Prosecutors from the Crown Office have announced that former Royal Bank of Scotland (RBS) bosses will not face criminal charges in connection with the sale of shares in the bank in the months leading up to its collapse. They had been investigating the bank’s decision to carry out a rights issue in 2008, which was an invitation to existing shareholders to purchase its reserve following the £49bn purchase of Dutch bank ABN Amro.
However, just months after the RBS announced it wanted to raise £12bn to shore up its reserves following the purchase, the value of RBS shares plummeted and the bank had to be bailed out by the Government, at a cost to the taxpayer of £45bn. The Crown Office investigation was launched following a report by the then Financial Services Authority in December 2011.
In a statement this week, the Crown Office said the investigation had been “extremely complex” and included the examination of over 160,000 documents by a team of specialist forensic accountants and banking experts.

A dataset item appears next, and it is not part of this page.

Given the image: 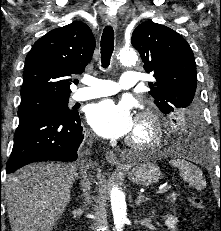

It said that the investigation had involved close co-operation with a range of financial regulators and banking institutions, including the Financial Conduct Authority (FCA), the Prudential Regulation Authority, the Federal Reserve Bank of New York, the Serious Fraud Office and the Financial Reporting Council.
Any forensic accountant or investigator gathers evidence from every possible source and arrives at the conclusions they do based on facts, not surmise. In many cases, the investigators conclude, as in this case, that there is insufficient evidence to mount a case, which is why a forensic investigation is vital if there are any allegations of wrongdoing.